BEGIN SUPPLIED RECORDS

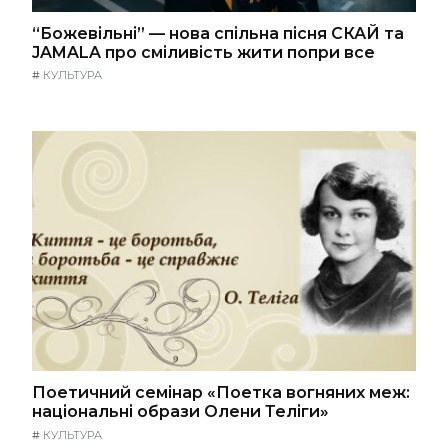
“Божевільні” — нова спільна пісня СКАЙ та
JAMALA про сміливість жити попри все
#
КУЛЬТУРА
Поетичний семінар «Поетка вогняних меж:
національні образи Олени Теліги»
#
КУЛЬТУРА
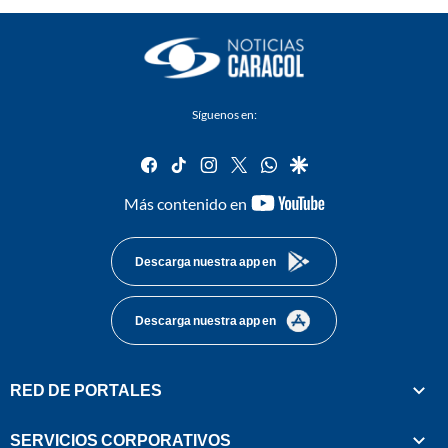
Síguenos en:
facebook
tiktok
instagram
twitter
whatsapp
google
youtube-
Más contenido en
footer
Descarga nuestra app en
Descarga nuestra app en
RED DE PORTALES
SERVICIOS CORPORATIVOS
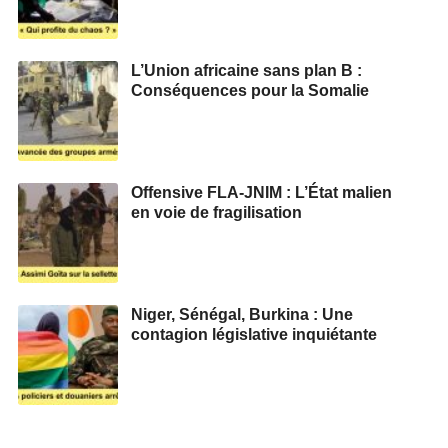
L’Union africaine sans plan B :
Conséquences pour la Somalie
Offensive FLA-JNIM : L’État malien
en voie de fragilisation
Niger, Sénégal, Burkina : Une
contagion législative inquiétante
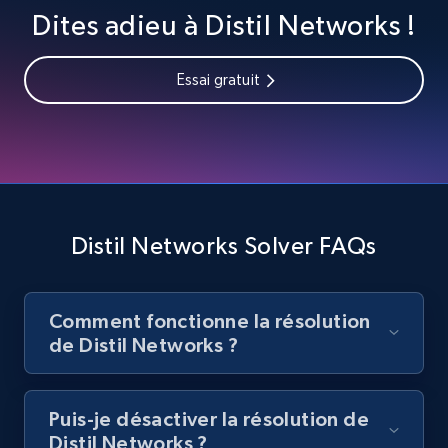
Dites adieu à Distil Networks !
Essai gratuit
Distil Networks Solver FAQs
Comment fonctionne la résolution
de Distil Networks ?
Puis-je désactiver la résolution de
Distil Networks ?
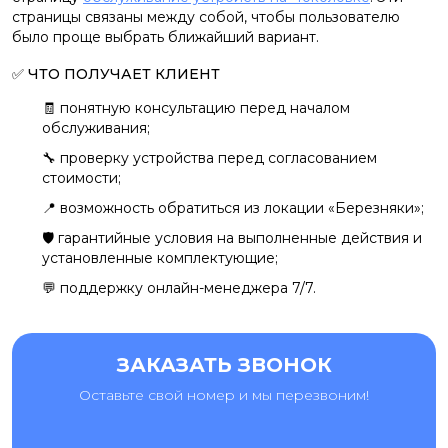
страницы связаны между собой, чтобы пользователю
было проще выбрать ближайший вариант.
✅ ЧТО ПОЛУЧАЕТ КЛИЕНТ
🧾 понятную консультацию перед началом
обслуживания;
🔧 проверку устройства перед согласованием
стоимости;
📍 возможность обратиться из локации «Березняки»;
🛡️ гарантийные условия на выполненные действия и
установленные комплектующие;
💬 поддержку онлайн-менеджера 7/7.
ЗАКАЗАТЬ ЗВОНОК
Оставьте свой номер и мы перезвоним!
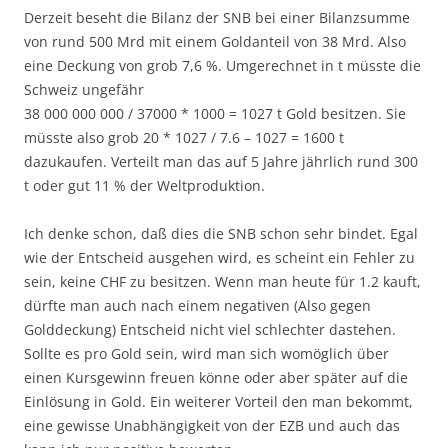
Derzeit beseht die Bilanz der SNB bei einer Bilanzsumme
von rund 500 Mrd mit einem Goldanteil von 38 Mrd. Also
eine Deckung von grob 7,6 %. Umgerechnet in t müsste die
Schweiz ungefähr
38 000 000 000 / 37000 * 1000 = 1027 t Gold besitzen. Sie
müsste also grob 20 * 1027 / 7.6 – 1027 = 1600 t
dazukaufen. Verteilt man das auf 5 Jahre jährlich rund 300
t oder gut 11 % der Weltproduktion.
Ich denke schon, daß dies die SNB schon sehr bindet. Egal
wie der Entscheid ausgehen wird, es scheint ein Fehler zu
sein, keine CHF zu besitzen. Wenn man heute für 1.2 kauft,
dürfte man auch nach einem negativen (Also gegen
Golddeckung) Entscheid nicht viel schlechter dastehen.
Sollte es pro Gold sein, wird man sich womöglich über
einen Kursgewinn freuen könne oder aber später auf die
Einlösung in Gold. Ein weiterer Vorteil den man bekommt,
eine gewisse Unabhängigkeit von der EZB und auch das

END SUPPLIED RECORDS
BEGIN SUPPLIED RECORDS

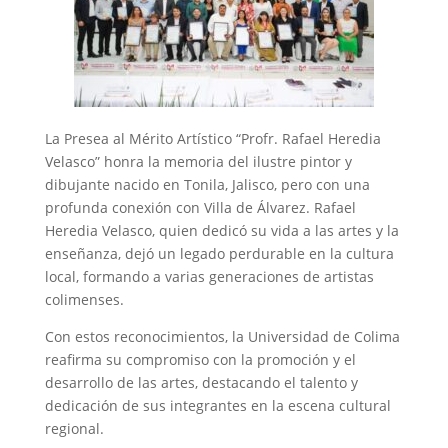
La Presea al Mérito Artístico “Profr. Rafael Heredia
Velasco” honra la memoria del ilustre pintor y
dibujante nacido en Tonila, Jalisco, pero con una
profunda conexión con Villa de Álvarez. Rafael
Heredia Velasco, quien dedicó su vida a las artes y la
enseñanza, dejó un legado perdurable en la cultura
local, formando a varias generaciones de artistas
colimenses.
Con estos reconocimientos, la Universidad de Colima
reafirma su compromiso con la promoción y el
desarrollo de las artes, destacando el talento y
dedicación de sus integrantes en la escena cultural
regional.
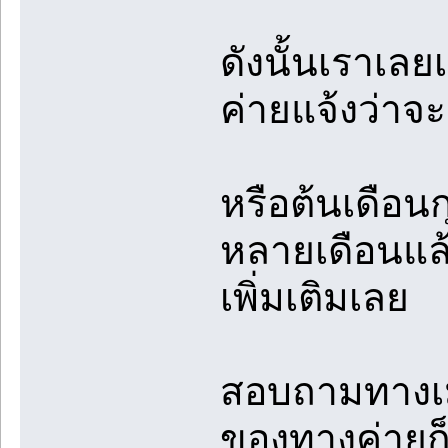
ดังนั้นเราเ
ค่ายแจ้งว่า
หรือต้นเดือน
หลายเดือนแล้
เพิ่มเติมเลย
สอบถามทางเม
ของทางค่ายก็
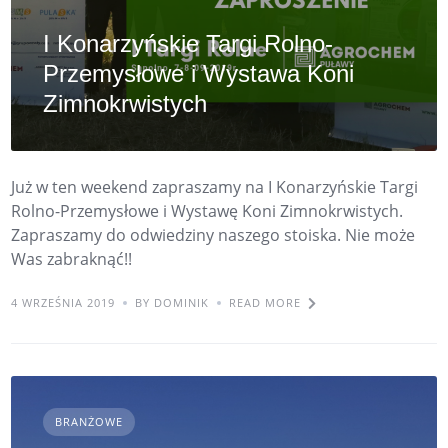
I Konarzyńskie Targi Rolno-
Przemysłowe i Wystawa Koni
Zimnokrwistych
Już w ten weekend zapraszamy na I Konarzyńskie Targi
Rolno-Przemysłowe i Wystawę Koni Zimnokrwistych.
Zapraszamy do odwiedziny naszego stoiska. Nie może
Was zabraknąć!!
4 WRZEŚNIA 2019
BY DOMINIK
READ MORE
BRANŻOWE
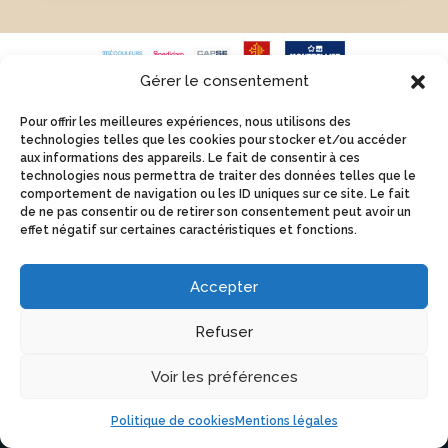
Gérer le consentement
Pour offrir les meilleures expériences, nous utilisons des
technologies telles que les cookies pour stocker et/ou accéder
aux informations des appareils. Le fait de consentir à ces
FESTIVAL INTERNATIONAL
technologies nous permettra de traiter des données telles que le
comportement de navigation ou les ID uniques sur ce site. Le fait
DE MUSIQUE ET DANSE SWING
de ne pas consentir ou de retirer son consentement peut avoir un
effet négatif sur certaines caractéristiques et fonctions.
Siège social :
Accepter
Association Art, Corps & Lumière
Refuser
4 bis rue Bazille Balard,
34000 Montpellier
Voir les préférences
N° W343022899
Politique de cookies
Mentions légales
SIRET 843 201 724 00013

END SUPPLIED RECORDS
BEGIN SUPPLIED RECORDS

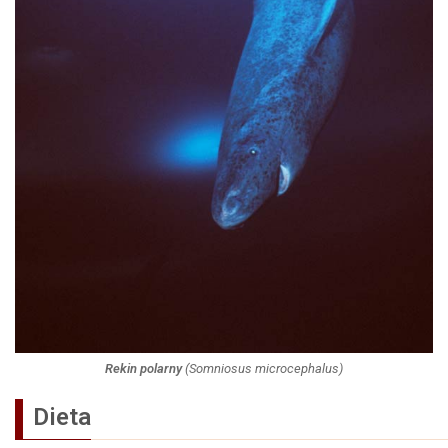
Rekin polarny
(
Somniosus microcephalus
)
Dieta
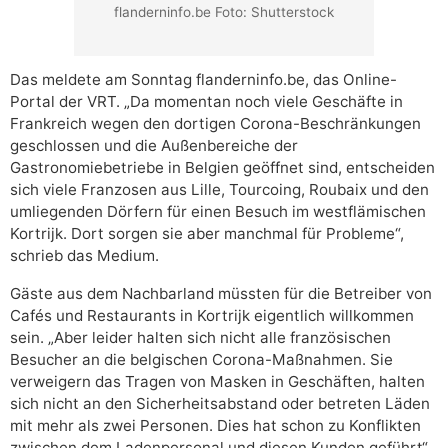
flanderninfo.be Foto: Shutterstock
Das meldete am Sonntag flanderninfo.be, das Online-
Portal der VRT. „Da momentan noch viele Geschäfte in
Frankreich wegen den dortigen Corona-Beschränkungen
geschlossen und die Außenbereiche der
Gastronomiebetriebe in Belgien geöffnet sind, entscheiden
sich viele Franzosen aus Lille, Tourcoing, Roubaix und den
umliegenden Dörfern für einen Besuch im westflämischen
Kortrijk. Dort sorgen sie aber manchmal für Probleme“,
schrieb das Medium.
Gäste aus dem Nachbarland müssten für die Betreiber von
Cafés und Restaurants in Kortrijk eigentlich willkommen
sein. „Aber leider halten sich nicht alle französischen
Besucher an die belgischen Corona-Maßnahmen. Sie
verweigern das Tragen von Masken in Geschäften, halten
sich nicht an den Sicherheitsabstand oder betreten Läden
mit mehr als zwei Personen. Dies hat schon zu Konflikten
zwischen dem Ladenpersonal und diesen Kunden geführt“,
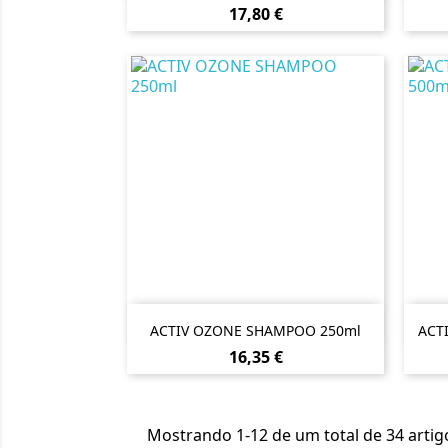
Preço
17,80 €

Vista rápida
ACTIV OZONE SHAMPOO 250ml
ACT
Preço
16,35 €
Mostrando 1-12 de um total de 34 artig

END SUPPLIED RECORDS

● **WORK INSTRUCTIONS**:
All lines above from the one with "einen Kursgewinn freuen" to the one with "eine gewisse Unabhängigkeit", inclusive, should be copied exactly, and no other lines.

● **SOLUTION BELOW**:
einen Kursgewinn freuen könne oder aber später auf die
Einlösung in Gold. Ein weiterer Vorteil den man bekommt,
eine gewisse Unabhängigkeit von der EZB und auch das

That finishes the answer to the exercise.